Power Ventures is the company behind Power.com, which integrated multiple social media accounts into a single platform experience for users.
Power Ventures ran a promotion offering current users the chance to win a $100 prize if they invited and signed up the greatest number of new users to Power.com. Users could choose Facebook friends who would then receive the invitation to join Power.com. Power Ventures’ software emailed the selected friends from a “@facebookmail.com” email address, and the “From” line indicated that the message was from “The Facebook Team.”
The court found that, due to the email address displayed, Power Ventures violated the CAN-SPAM Act. The message was materially misleading in that it failed to provide recipients with an ability to identify, locate, or respond to the true sender: Power Ventures.
The court also found that Power Ventures violated the Computer Fraud and Abuse Act. Power Ventures’ users had to supply their Facebook login information to take advantage of the Power.com’s features. Power Ventures used this information to “scrape” Facebook’s propriety material and display it on Power.com.

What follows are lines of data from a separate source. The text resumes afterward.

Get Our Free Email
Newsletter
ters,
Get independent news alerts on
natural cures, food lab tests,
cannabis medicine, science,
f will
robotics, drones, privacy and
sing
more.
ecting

The costs of these violations are steep. Facebook was awarded $3 million, in addition to an undisclosed amount of compensatory damages. After careful consideration, the court declined to treble the damages, though such a measure is allowable under the CAN-SPAM Act where a violation is committed, as was found here, knowingly and willfully.
Additionally, Power Ventures’ founder, Steve Vachani, was held personally liable for the damages because he was a “guiding spirit” in his company’s unauthorized access to and use of Facebook. It was his idea to run the promotional campaign; he was the director responsible for developing the technology that Power Ventures’ used; and he controlled and directed his company’s activities as they related to Facebook.
He is now on the hook for the $3 million judgment as much as his company is, regardless of the fact that he was never the sole owner, or controlling shareholder or board member, of the company.
The growing popularity of multiple social media websites means that social network aggregation services are in high demand. The executives who pioneer such services, that are effective and user-friendly, could be near heroes to shareholders and users everywhere.
Yet, as this case emphasizes, aggregation services can go too far and be subject to potential lawsuits from other social media platforms. The costs of violations are high—both in dollars and in the injunctions that effectively destroy the business model pioneered. The Power.com site has been deactivated. Moreover, violators hoping to hide behind principles of limited personal liability might not be able to avail themselves to the liability shields offered by corporate entities when such individuals “guide” the acts giving rise to the violations.